### EXTRACTED RECORDS

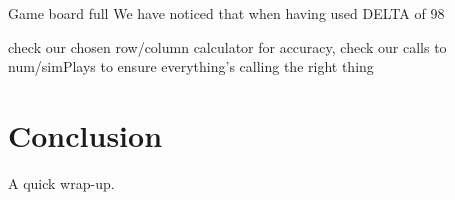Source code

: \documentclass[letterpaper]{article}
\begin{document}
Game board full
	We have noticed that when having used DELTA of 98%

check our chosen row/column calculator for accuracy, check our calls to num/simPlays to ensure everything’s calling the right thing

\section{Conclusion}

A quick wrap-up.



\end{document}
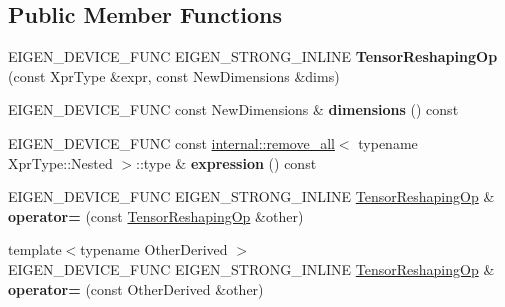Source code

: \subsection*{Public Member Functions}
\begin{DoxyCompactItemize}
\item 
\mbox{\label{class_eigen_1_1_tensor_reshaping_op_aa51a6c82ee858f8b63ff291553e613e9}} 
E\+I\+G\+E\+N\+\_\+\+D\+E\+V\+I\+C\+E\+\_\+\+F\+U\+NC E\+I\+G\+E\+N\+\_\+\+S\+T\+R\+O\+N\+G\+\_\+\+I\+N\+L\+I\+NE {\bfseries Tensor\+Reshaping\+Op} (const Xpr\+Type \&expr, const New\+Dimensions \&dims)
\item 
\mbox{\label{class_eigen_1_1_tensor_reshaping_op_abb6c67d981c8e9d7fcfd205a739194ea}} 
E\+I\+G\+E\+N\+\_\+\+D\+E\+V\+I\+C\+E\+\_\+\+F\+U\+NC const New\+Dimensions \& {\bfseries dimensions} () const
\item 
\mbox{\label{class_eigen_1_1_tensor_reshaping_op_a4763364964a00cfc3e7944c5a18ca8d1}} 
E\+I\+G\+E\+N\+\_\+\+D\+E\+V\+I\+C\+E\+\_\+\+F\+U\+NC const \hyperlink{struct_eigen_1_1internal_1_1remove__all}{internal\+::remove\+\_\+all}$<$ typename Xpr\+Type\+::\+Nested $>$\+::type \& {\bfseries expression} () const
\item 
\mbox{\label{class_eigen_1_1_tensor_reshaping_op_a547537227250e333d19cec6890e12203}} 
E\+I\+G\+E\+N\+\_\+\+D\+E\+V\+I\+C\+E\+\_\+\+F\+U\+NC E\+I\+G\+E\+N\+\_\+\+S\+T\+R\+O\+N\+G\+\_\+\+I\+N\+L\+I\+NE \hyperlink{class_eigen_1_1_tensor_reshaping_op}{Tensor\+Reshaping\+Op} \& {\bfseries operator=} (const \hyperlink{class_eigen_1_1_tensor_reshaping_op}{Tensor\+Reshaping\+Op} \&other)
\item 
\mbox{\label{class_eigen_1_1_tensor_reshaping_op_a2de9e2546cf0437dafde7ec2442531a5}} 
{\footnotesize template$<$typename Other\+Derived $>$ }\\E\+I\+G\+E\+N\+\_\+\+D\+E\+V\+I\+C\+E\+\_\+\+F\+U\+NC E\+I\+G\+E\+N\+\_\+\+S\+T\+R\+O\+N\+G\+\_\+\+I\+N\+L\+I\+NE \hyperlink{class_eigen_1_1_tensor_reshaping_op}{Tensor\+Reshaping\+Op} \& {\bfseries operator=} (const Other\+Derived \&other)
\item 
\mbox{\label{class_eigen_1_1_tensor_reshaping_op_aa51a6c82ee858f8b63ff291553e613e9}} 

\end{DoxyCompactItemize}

######

▸ YOUR ASSIGNMENT
Copy the records shown above in their entirety and exactly; images are to be left out.

▸ TASK ANSWER
Source code

: \documentclass[letterpaper]{article}
\begin{document}
Game board full
	We have noticed that when having used DELTA of 98%

check our chosen row/column calculator for accuracy, check our calls to num/simPlays to ensure everything’s calling the right thing

\section{Conclusion}

A quick wrap-up.



\end{document}
Source code

: \subsection*{Public Member Functions}
\begin{DoxyCompactItemize}
\item 
\mbox{\label{class_eigen_1_1_tensor_reshaping_op_aa51a6c82ee858f8b63ff291553e613e9}} 
E\+I\+G\+E\+N\+\_\+\+D\+E\+V\+I\+C\+E\+\_\+\+F\+U\+NC E\+I\+G\+E\+N\+\_\+\+S\+T\+R\+O\+N\+G\+\_\+\+I\+N\+L\+I\+NE {\bfseries Tensor\+Reshaping\+Op} (const Xpr\+Type \&expr, const New\+Dimensions \&dims)
\item 
\mbox{\label{class_eigen_1_1_tensor_reshaping_op_abb6c67d981c8e9d7fcfd205a739194ea}} 
E\+I\+G\+E\+N\+\_\+\+D\+E\+V\+I\+C\+E\+\_\+\+F\+U\+NC const New\+Dimensions \& {\bfseries dimensions} () const
\item 
\mbox{\label{class_eigen_1_1_tensor_reshaping_op_a4763364964a00cfc3e7944c5a18ca8d1}} 
E\+I\+G\+E\+N\+\_\+\+D\+E\+V\+I\+C\+E\+\_\+\+F\+U\+NC const \hyperlink{struct_eigen_1_1internal_1_1remove__all}{internal\+::remove\+\_\+all}$<$ typename Xpr\+Type\+::\+Nested $>$\+::type \& {\bfseries expression} () const
\item 
\mbox{\label{class_eigen_1_1_tensor_reshaping_op_a547537227250e333d19cec6890e12203}} 
E\+I\+G\+E\+N\+\_\+\+D\+E\+V\+I\+C\+E\+\_\+\+F\+U\+NC E\+I\+G\+E\+N\+\_\+\+S\+T\+R\+O\+N\+G\+\_\+\+I\+N\+L\+I\+NE \hyperlink{class_eigen_1_1_tensor_reshaping_op}{Tensor\+Reshaping\+Op} \& {\bfseries operator=} (const \hyperlink{class_eigen_1_1_tensor_reshaping_op}{Tensor\+Reshaping\+Op} \&other)
\item 
\mbox{\label{class_eigen_1_1_tensor_reshaping_op_a2de9e2546cf0437dafde7ec2442531a5}} 
{\footnotesize template$<$typename Other\+Derived $>$ }\\E\+I\+G\+E\+N\+\_\+\+D\+E\+V\+I\+C\+E\+\_\+\+F\+U\+NC E\+I\+G\+E\+N\+\_\+\+S\+T\+R\+O\+N\+G\+\_\+\+I\+N\+L\+I\+NE \hyperlink{class_eigen_1_1_tensor_reshaping_op}{Tensor\+Reshaping\+Op} \& {\bfseries operator=} (const Other\+Derived \&other)
\item 
\mbox{\label{class_eigen_1_1_tensor_reshaping_op_aa51a6c82ee858f8b63ff291553e613e9}} 

\end{DoxyCompactItemize}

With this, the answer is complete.